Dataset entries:
▼
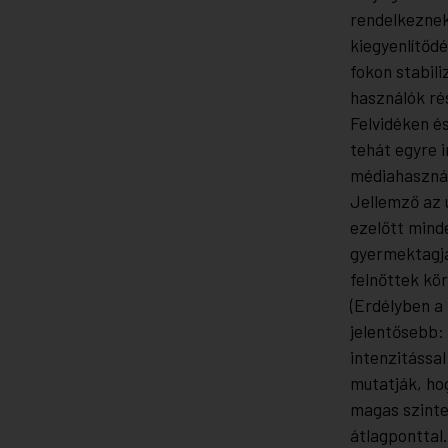
rendelkeznek
kiegyenlítőd
fokon stabili
használók ré
Felvidéken é
tehát egyre 
médiahaszná
Jellemző az 
ezelőtt mind
gyermektagjai
felnőttek kö
(Erdélyben a
jelentősebb: 
intenzitással
mutatják, ho
magas szinte
átlagponttal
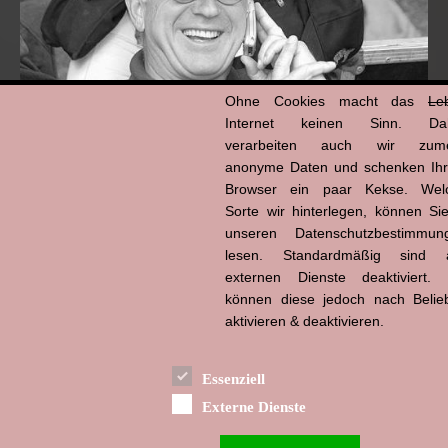
Ohne Cookies macht das
Le
Internet keinen Sinn. Da
verarbeiten auch wir zume
anonyme Daten und schenken Ih
Browser ein paar Kekse. Wel
Hans-Jürgen Tögel
dead like...
Sorte wir hinterlegen, können Sie
(1941–2026)
unseren Datenschutzbestimmun
lesen. Standardmäßig sind a
externen Dienste deaktiviert. 
können diese jedoch nach Belie
aktivieren & deaktivieren.
Essenziell
Externe Dienste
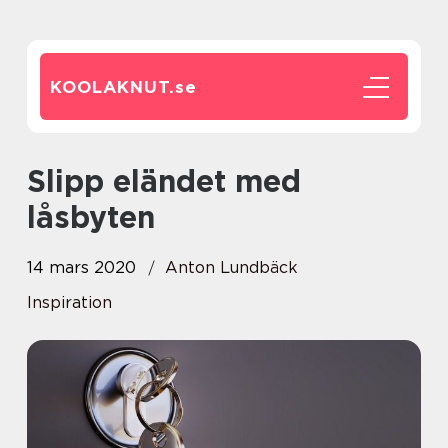
KOOLAKNUT.
se
Slipp eländet med
låsbyten
14 mars 2020
Anton Lundbäck
Inspiration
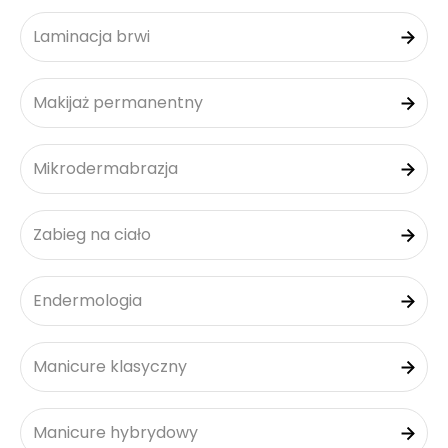
Laminacja brwi
Makijaż permanentny
Mikrodermabrazja
Zabieg na ciało
Endermologia
Manicure klasyczny
Manicure hybrydowy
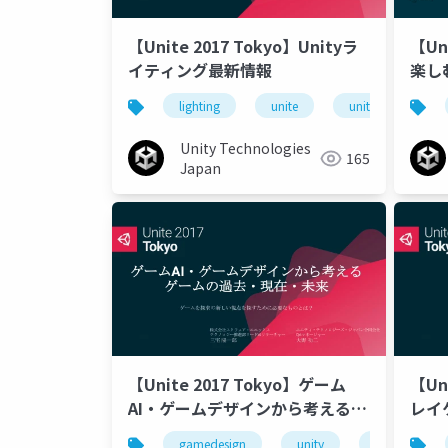
【Unite 2017 Tokyo】Unityラ
【Un
イティング最新情報
楽し
り講
lighting
unite
unity
uni
ニア
Unity Technologies
165
Japan
【Unite 2017 Tokyo】ゲーム
【Un
AI・ゲームデザインから考えるゲ
レイ
ームの過去・現在・未来
(B
gamedesign
unity
unity3d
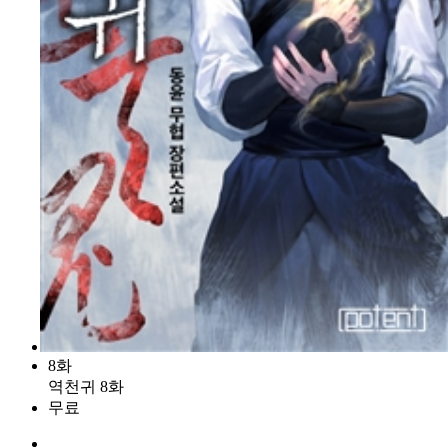
8화
역천귀 8화
무료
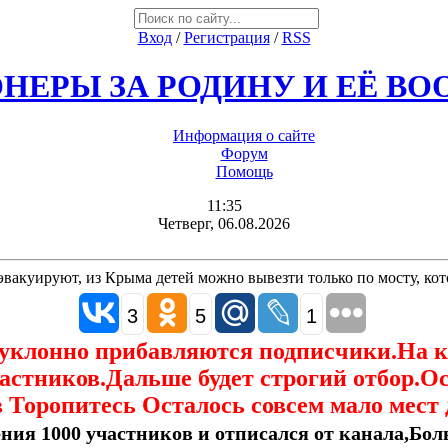
Вход
/
Регистрация
/
RSS
НЕРЫ ЗА РОДИНУ И ЕЁ В
Информация о сайте
Форум
Помощь
11:35
Четверг, 06.08.2026
вакуируют, из Крыма детей можно вывезти только по мосту, ко
3
5
1
еуклонно прибавляются подписчики.На 
астников.Дальше будет строгий отбор.О
 Торопитесь Осталось совсем мало мест 
ния 1000 участников и отписался от канала,Боль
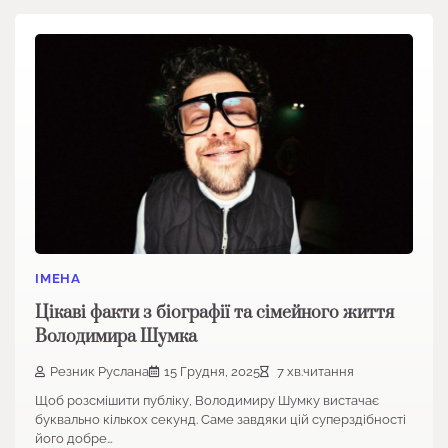
ІМЕНА
Цікаві факти з біографії та сімейного життя
Володимира Шумка
Резник Руслана
15 Грудня, 2025
7 хв.читання
Щоб розсмішити публіку, Володимиру Шумку вистачає
буквально кількох секунд. Саме завдяки цій суперздібності
його добре…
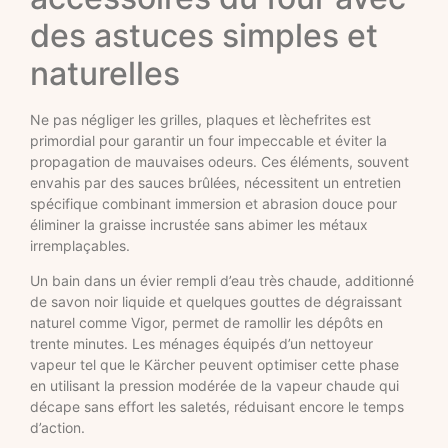
des astuces simples et
naturelles
Ne pas négliger les grilles, plaques et lèchefrites est
primordial pour garantir un four impeccable et éviter la
propagation de mauvaises odeurs. Ces éléments, souvent
envahis par des sauces brûlées, nécessitent un entretien
spécifique combinant immersion et abrasion douce pour
éliminer la graisse incrustée sans abimer les métaux
irremplaçables.
Un bain dans un évier rempli d’eau très chaude, additionné
de savon noir liquide et quelques gouttes de dégraissant
naturel comme Vigor, permet de ramollir les dépôts en
trente minutes. Les ménages équipés d’un nettoyeur
vapeur tel que le Kärcher peuvent optimiser cette phase
en utilisant la pression modérée de la vapeur chaude qui
décape sans effort les saletés, réduisant encore le temps
d’action.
▲
-- Task requirements --
Please change "Internet" to "Web" in the stretch of the records from the line containing "Ohne Cookies macht das" through the line containing "unseren Datenschutzbestimmun". Write out only those lines again, with nothing else altered.

-- Exercise output --
Ohne Cookies macht das
Le
Web keinen Sinn. Da
verarbeiten auch wir zume
anonyme Daten und schenken Ih
Browser ein paar Kekse. Wel
Hans-Jürgen Tögel
dead like...
Sorte wir hinterlegen, können Sie
(1941–2026)
unseren Datenschutzbestimmun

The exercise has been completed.